Hmm. Then you ignore me so of course I believed her.” What is it with the O’Shea family? I think they make it their mission to make me cry as much as possible.

  “For fuck sake Jess, you should have known that I wouldn’t do that. Fuck, I thought you knew me.” He’s still pacing and it’s getting on my nerves. “Why would you even think that?”

  “You didn’t give me any reason to think that it was untrue, did you? You ignored me and then you buggered off to Devon, and you didn’t once look back.” All the anger I have towards him is coming out. I didn’t want this to happen.

  “You killed my child.” He screams at me.

  “What the hell are you talking about?”

  “You, you aborted my child.” His face contorts with disgust as he shouts it out, spit flying from his mouth as he does so.

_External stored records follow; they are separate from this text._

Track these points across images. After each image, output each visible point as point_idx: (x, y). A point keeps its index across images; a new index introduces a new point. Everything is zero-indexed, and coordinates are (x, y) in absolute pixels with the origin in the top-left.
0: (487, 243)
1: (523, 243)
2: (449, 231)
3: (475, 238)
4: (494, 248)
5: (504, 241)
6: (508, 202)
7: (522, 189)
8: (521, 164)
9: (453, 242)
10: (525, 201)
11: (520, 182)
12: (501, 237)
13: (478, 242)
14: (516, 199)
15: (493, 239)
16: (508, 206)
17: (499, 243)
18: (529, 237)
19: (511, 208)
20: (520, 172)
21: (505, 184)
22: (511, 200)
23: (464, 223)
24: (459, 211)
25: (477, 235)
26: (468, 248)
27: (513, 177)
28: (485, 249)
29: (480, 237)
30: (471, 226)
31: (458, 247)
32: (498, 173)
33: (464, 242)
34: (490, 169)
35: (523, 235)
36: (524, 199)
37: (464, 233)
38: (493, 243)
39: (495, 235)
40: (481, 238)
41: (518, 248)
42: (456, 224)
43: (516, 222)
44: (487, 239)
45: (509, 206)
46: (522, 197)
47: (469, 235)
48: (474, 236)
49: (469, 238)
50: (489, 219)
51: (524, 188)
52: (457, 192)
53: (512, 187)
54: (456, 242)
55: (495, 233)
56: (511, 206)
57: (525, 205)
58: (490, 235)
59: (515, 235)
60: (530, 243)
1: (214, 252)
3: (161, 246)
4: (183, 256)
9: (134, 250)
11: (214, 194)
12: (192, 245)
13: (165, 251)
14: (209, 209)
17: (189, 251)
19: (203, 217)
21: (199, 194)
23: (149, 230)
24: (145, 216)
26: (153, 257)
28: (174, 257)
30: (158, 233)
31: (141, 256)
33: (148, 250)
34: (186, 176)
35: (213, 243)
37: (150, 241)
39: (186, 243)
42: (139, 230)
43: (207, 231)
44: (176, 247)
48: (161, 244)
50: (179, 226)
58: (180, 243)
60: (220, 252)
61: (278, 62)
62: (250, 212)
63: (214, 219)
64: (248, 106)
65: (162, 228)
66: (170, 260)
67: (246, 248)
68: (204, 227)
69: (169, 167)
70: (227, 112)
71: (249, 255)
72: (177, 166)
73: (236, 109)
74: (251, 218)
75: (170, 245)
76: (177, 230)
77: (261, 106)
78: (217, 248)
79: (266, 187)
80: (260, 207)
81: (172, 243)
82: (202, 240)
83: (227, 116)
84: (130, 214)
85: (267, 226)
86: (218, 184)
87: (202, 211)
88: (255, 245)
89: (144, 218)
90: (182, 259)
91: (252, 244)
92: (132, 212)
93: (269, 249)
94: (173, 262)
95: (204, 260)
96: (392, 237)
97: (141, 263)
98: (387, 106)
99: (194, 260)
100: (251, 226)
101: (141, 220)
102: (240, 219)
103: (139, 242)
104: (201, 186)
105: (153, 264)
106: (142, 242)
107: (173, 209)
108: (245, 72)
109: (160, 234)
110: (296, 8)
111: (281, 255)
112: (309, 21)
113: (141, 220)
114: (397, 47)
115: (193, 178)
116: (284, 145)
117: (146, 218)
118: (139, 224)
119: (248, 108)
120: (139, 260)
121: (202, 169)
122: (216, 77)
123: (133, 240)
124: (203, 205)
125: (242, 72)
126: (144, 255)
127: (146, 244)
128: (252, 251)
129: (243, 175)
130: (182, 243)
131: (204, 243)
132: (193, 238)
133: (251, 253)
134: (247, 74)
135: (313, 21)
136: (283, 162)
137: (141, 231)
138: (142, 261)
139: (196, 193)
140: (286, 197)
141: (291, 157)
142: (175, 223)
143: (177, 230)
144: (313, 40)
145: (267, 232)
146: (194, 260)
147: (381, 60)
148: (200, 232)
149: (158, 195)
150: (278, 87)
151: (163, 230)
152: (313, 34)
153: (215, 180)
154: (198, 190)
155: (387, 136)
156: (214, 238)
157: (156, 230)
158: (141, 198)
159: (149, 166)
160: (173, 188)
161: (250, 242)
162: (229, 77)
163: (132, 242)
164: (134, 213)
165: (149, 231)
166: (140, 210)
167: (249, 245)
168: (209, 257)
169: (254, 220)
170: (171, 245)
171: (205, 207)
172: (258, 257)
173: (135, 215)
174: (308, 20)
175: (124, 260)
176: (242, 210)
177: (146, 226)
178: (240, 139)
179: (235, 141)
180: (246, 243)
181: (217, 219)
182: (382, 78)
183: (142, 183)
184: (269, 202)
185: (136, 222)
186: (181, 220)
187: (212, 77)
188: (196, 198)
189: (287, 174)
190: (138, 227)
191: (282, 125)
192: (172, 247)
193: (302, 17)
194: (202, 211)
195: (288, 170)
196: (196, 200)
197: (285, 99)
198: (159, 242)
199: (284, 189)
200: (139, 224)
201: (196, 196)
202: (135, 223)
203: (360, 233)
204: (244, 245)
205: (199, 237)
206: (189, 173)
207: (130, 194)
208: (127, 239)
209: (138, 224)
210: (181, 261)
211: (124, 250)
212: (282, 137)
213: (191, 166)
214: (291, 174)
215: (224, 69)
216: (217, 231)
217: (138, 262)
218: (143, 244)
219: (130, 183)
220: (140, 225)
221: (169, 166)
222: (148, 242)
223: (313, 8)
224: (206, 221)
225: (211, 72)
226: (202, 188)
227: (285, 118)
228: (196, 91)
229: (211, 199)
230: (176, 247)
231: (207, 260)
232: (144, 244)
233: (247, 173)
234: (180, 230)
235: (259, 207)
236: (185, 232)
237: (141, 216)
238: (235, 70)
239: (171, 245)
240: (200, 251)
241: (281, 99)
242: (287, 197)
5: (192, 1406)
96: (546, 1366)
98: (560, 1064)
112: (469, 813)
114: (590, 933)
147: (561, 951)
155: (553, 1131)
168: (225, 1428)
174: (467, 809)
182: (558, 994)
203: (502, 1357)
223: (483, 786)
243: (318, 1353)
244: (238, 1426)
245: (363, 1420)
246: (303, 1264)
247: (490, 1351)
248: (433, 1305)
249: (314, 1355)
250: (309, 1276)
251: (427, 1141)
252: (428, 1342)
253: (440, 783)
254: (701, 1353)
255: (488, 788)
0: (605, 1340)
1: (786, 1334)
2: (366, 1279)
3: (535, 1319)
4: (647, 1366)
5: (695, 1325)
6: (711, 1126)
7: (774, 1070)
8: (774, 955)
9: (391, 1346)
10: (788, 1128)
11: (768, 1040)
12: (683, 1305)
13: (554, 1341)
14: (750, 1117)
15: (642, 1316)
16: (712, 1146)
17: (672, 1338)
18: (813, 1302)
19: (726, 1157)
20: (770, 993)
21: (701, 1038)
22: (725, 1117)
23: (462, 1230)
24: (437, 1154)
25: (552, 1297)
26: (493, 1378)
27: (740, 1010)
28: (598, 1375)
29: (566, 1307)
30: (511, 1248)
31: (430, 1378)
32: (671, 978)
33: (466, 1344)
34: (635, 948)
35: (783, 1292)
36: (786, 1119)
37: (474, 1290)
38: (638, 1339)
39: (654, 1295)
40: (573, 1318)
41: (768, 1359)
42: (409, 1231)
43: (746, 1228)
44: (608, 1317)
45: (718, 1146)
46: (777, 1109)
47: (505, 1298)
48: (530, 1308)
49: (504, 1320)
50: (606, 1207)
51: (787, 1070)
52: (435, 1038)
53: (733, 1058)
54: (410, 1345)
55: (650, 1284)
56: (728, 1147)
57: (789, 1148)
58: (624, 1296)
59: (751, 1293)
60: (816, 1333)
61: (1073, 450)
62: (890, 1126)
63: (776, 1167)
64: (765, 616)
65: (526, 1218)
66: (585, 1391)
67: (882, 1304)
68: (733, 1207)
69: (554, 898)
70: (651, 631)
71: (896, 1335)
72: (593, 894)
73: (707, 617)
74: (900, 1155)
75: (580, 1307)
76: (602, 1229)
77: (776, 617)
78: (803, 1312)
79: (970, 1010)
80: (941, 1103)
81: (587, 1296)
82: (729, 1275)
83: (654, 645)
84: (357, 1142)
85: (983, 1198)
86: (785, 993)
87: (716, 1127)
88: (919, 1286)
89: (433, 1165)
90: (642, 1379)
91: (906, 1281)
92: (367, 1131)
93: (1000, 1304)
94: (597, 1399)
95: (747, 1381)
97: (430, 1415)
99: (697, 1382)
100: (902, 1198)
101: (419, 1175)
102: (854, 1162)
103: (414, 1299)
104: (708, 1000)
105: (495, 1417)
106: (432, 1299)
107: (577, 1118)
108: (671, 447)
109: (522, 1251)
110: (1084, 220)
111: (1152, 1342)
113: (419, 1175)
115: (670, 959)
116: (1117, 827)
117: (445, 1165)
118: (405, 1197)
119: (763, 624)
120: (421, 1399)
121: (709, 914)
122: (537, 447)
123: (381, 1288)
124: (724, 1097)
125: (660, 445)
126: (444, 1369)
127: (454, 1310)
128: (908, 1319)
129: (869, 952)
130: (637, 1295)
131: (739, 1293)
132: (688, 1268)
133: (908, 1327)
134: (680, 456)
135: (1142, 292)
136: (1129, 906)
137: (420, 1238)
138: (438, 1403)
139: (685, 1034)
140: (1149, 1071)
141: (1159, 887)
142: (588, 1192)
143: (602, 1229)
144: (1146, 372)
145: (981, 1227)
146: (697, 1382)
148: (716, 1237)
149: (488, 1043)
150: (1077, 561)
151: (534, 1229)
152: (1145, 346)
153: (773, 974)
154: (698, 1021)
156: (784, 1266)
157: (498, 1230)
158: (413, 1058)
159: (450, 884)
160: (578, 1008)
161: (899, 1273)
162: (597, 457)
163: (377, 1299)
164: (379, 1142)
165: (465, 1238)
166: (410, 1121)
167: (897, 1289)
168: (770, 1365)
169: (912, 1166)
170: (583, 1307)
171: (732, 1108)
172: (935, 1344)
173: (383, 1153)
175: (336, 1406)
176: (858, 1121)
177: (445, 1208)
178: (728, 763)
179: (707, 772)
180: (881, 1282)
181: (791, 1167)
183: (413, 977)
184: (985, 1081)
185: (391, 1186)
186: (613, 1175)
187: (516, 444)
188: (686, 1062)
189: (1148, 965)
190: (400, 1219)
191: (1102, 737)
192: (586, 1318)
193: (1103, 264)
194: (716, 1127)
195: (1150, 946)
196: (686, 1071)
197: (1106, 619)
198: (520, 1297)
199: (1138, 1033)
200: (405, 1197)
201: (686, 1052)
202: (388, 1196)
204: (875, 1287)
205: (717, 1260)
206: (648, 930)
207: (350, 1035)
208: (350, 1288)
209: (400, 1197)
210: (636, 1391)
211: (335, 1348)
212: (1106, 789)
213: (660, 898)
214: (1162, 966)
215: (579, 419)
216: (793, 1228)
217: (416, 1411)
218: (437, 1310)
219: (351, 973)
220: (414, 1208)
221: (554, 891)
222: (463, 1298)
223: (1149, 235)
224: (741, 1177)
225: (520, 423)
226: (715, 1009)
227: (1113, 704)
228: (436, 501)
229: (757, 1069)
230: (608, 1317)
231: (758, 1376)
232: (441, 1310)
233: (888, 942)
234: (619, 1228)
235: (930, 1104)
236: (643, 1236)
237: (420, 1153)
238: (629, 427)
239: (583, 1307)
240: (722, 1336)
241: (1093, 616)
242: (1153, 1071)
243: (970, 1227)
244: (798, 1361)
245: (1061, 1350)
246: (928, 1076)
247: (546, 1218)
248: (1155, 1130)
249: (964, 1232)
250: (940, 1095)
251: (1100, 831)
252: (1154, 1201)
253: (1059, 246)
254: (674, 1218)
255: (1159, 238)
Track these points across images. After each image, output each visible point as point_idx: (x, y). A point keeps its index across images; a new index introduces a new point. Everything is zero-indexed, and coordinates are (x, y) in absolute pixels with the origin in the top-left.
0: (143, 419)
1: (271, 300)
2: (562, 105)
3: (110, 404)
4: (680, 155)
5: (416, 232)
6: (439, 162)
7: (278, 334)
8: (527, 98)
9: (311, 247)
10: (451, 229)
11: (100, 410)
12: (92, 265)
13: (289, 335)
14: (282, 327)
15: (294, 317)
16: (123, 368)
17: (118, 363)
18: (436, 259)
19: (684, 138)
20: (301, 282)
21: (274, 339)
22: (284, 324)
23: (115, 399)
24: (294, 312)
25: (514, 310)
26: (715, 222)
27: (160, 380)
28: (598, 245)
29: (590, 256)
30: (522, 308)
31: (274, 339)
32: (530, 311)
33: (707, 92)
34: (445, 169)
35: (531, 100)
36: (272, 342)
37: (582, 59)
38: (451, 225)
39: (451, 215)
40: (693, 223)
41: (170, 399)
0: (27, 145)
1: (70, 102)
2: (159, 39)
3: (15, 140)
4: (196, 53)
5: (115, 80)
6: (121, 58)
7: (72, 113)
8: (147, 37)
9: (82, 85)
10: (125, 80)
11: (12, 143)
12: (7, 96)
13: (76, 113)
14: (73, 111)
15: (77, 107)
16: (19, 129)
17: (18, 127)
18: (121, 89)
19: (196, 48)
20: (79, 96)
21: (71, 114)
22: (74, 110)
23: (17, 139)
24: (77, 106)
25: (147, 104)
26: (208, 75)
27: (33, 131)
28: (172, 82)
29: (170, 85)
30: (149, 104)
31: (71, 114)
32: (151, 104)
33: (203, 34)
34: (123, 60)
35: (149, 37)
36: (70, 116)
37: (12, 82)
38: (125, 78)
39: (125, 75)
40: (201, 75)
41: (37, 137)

  I’m up on my feet and in his face. “Why, are you such a bloody arsehole? I didn’t abort your child, I rang and texted you every day throughout my pregnancy.” The tears are flowing and my anger is at the surface ready to burst out at any moment.

  He stops his incessant pacing and faces me, and I see that I’m not the only one with tears in their eyes, only mine are flowing down my face. “You didn’t have an abortion?” I shake my head. “So is Emme mine?” I nod. I can’t believe he didn’t know this, who had his phone then? “Why the fuck didn’t you tell me? You made me believe she was someone else’s!”

  Why is he yelling at me? “When the hell did I make you believe Emme was someone else’s? I have never said that. Hell, I tried to tell you about her, I rang you every day, you never answered, so the day that Emme was born, I left a voice message, you never replied so we went on with our lives.”